Would be interesting to see a govt tackle setting up a trustless system like it required for cybersecurity best practices. I think it's a thorny issue without a trusted authority though.

What stops an ID for being posted publicly or shared en masse? So one ID can be used unlimited times - just share the key with minors for $1 at no risk to oneself since there's no knowledge of the 'transaction' being sent around. Better for individual privacy but that undermines the political impetus for wanting the verification. Usage would probably have to be monitored or capped, kind of defeating the advantage of the anonymous protocol (or accept that abuse is unenforceable).

[–] IphtashuFitz@lemmy.world 3 points 10 months ago (1 children)

So how would you use it to solve this problem? There still needs to be some sort of foolproof way of saying “person X is only 14 years old”.

[–] planish@sh.itjust.works 6 points 10 months ago

You would prove something like "I possess a private key that matches a public key that is in this list of public keys belonging to people at least X years old". But without revealing which item in the list is the specific one for you. Which is the zero knowledge proofs' cool trick.

[–] Kissaki@programming.dev 6 points 10 months ago* (last edited 10 months ago) (1 children)

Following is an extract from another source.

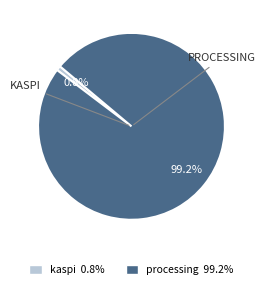

Is there a majority slice in this chart?

Yes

Who has age authority? A state agency or service. Like the state issues an ID with age.

Preferable, we want the user to interact with a website, that website request age authentication, but not the website to talk to the government, but through the user.

Thus, something/somewhat like

  1. State agency issues a certificate to the user
  2. User assigns a password to encrypt the user certificate
  3. User connects to random website A
  4. Random website A creates an age verification request signed to only be resolveable by state agency but sends it to the user
  5. User sends the request to a state service with their user certificate for authentication
  6. State agency confirms-signs the response
  7. User passes the responds along to the random website A

There may be alternative, simpler, or less verbose/complicated alternatives. But I'm sure it would be possible, and I think it lays out how "double-blind"(?) could work.

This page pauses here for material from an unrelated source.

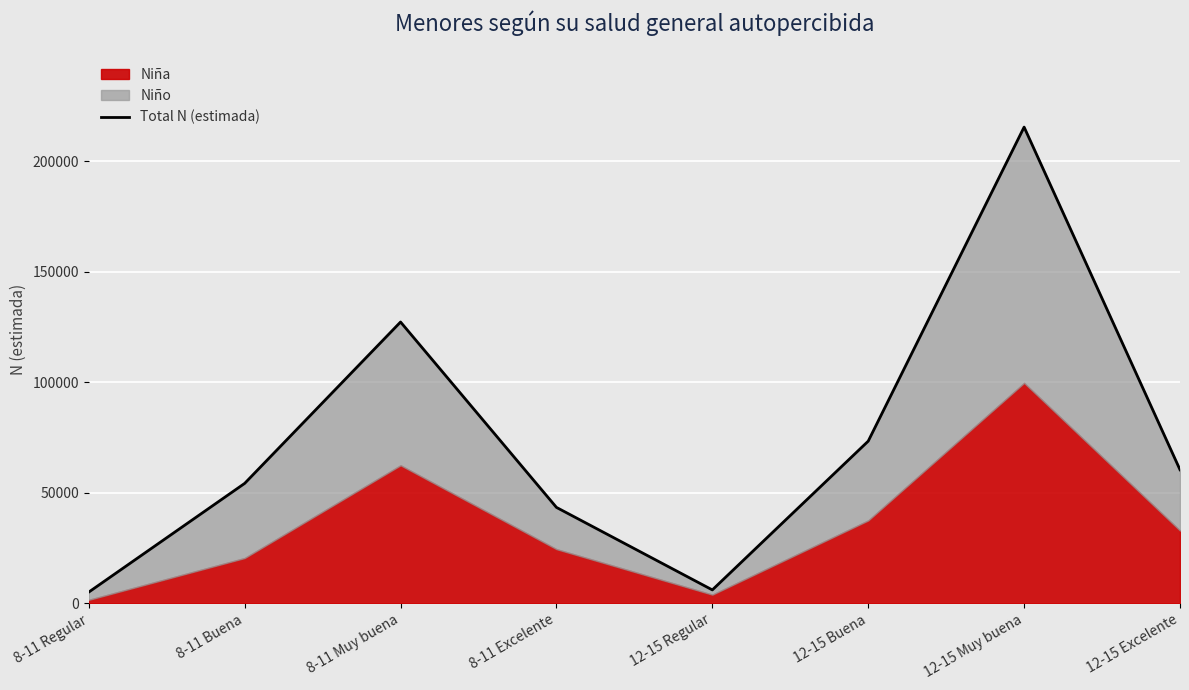

Reading left to right, transcribe all the data shown in this chart.

8-11 Regular=5003	8-11 Buena=54175	8-11 Muy buena=127173	8-11 Excelente=43317	12-15 Regular=5991	12-15 Buena=73284	12-15 Muy buena=215336	12-15 Excelente=60341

The random website A does not know the identity or age of the user - only to the degree they requested to verify - and the state agency knows only of a request, not its origin or application - to the degree the request and user pass-along includes.

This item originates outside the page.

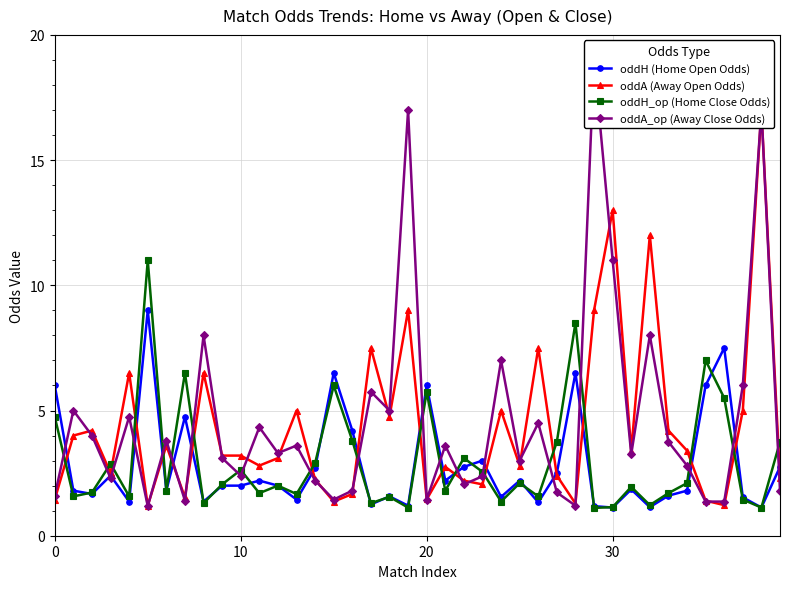

The value of oddH (Home Open Odds) at 0 is 9.7. True or false?

False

[–] robinm@programming.dev 2 points 10 months ago

I never realised it was that simple to do. Thanks a lot to answer the OP question. I had the same for longer than I wish to admit given how easy the answer was!

[–] chicken@lemmy.dbzer0.com 5 points 10 months ago
[–] pineapplelover@lemm.ee 5 points 10 months ago

Well Australia will probably so something privacy invading and fascist.

I guess if you want it to be somewhat private you could have some kind of hash or token generated from your identification information. I bet that would be fairly private

[–] Korne127@lemmy.world 5 points 10 months ago
[–] socsa@piefed.social 2 points 10 months ago

It can't be. The entire concept is a Trojan horse to kill the anonymous internet.